Je crois bien vous avoir dit, il y a quelques mois, en vous remettant le manuscrit des Clavicules de Daumal : « Une partie doit en paraître dans Commerce (ce qui n’a pas eu lieu) et une autre dans l’Anthologie des Philosophes (ce qui vient d’avoir lieu) » ? Je suis très ennuyé moi aussi que nous nous soyons laissés devancer, et vous avez raison de m’accuser de ne pas avoir rappelé ce danger qui nous menaçait. Je vous confesse humblement que l’Anthologie des Philosophes m’était sortie de la mémoire, d’autant que les livres annoncés chez Kra paraissent généralement au moment où l’on a cessé d’y croire. Que faire ? Peut-être pourrez vous trouver un passage encore inédit, et découpable. Daumal, que vous verrez ces jours-ci, pourra nous donner un avis utile à ce sujet.

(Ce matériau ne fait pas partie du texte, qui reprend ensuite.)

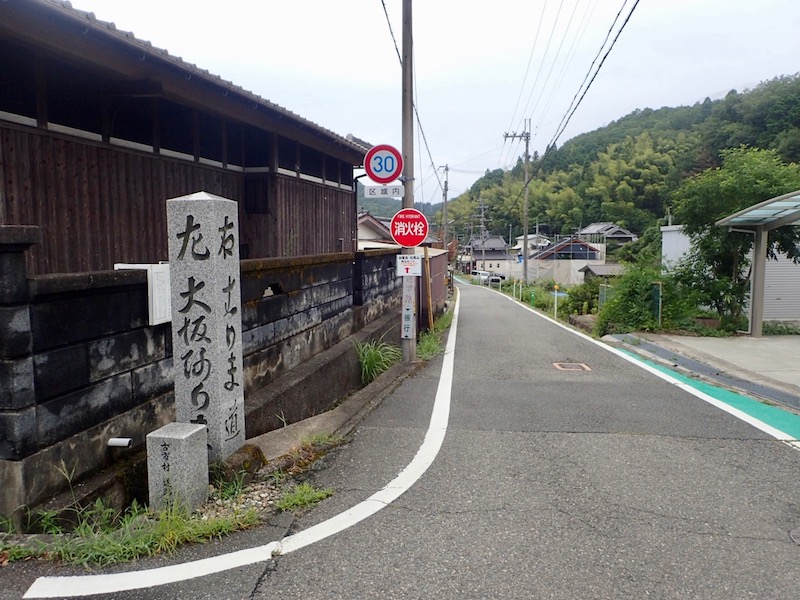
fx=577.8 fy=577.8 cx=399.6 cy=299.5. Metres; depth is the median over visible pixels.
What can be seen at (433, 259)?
shed
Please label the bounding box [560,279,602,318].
shrub
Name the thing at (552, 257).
house
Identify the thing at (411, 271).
white sign
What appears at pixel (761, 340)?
concrete pavement
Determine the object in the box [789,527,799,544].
manhole cover
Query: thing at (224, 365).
stone pillar
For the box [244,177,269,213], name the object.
window
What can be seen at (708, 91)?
sky
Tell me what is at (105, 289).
block wall
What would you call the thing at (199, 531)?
grass patch
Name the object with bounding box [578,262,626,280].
small shed
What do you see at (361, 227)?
house
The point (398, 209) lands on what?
distant hill
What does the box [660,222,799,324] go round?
white building
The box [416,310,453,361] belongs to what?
grass clump
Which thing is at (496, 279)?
car
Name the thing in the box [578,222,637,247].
house
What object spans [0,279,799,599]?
road
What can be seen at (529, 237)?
house
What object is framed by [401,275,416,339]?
sign
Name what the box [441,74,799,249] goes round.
forested hill
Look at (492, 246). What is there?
house
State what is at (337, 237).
wooden building
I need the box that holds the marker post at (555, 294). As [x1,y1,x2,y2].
[553,284,559,318]
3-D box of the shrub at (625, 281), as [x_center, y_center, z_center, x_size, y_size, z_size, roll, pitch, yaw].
[6.254,0.110,14.641,2.423,2.247,3.039,0,5,5]
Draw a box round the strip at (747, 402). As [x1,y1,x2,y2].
[606,338,799,443]
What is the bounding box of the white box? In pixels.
[114,263,169,325]
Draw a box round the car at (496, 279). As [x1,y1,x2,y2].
[484,274,504,283]
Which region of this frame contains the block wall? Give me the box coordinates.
[1,229,404,523]
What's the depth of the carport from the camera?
12.16 m
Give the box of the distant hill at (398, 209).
[358,195,441,221]
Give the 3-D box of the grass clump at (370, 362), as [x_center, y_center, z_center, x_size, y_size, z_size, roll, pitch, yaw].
[-0.368,0.933,8.769,0.941,0.659,1.353,0,5,5]
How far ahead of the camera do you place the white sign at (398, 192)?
8.87 m
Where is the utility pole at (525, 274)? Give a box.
[504,122,532,284]
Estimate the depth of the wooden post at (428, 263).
12.81 m
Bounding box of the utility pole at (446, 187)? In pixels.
[439,164,449,250]
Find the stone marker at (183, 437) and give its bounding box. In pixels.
[146,421,208,513]
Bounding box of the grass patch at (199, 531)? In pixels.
[1,459,329,568]
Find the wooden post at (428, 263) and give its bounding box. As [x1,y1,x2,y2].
[423,244,433,329]
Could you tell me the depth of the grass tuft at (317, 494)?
3.95 m
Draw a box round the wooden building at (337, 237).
[0,0,372,270]
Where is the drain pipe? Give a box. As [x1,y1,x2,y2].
[106,437,132,447]
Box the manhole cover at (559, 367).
[552,361,591,371]
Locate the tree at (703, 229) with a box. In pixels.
[670,146,799,328]
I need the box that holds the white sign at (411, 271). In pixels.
[396,254,421,276]
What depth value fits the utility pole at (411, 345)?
9.06 m
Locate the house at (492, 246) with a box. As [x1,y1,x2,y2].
[462,236,513,278]
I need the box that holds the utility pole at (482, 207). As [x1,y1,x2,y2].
[477,198,489,273]
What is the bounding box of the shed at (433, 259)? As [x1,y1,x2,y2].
[418,247,447,322]
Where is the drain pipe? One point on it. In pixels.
(125, 442)
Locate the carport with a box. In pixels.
[717,189,799,337]
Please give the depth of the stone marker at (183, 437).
3.70 m
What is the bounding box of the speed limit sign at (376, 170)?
[364,144,402,182]
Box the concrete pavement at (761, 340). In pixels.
[623,331,799,399]
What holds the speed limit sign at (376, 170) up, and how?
attached to the utility pole at (411, 345)
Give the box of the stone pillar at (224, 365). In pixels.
[166,189,245,463]
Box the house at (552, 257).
[525,237,604,283]
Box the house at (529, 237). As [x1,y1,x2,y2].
[514,234,550,251]
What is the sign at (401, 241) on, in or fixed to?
attached to the utility pole at (411, 345)
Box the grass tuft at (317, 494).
[274,483,332,512]
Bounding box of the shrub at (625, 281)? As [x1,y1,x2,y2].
[595,259,696,335]
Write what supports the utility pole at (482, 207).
on the ground
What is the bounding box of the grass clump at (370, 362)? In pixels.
[354,337,399,384]
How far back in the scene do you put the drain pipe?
4.03 m
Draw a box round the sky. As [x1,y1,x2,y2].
[55,0,799,200]
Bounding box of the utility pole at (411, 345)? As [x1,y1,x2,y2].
[400,0,417,361]
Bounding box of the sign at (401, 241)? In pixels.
[390,208,429,247]
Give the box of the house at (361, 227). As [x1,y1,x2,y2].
[357,211,396,249]
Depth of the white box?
4.37 m
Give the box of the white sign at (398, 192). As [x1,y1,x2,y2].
[364,184,403,198]
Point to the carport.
(757, 305)
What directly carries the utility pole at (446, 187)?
on the ground
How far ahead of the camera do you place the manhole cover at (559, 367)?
8.62 m
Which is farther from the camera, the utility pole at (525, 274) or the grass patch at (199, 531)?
the utility pole at (525, 274)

Il faut en effet parler des 2 Nos de la revue surréaliste qui viennent de paraître. Ils manifestent la conversion totale du groupe surréaliste au matérialisme, si bien que le mot « surréaliste » devient vide de sens, inutile et gênant. En d’autres termes, la doctrine surréaliste me paraît avoir vécu. Je ne vois plus en quoi les « surréalistes » se distinguent de n’importe quel adepte marxiste, ou du moins il me semble qu’ils ont l’ambition de ne plus s’en distinguer. Dans ces conditions, il m’est très difficile de placer en tête de mon article des considérations sur cette évolution, puisque mon article traite de problèmes que les surréalistes se posaient en somme avant d’avoir pris parti aussi nettement. Vous sentez combien mon article deviendrait peu logique, peu construit, si j’agissais de cette manière. D’autant qu’au cours de l’entée en matière, je préviens le lecteur que je sépare la question des « recherches philosophiques et poétiques » de la question « action sociale, adhésion à une doctrine de l’action « encore très vague à ce moment dans le groupe surréaliste. Je crois qu’il y aurait un parti excellent à  prendre, et que je me permets de vous suggérer : prévenir par une note (placée en renvoi) que mon article a été écrit antérieurement à la parution des 2 Nos en question, spécifier que ces 2 Nos marquent officiellement un abandon de certains points de la doctrine surréaliste par ceux qui persistent à se dire surréalistes » au profit de idées de Marx-Engels, et que cet abandon mérite une étude particulière que la N . R. F. se propose de donner dans un des prochains Nos (les termes de cette note seraient à arrêter entre nous, naturellement). Ensuite vous pourriez demander à René Daumal de vous écrire la chronique en question (passage de l’idéalisme au matérialisme, et évolution de la doctrine surréaliste), à la place des Clavicules déflorées par Kra ! Une étude de ce genre ma paraît s’imposer, car personne (et surtout aucun surréaliste) n’a eu le courage de l’entreprendre, du moins à ma connaissance.

Je ferai tout mon possible pour vous voir Mardi, mon cher ami. Je vous serre les mains.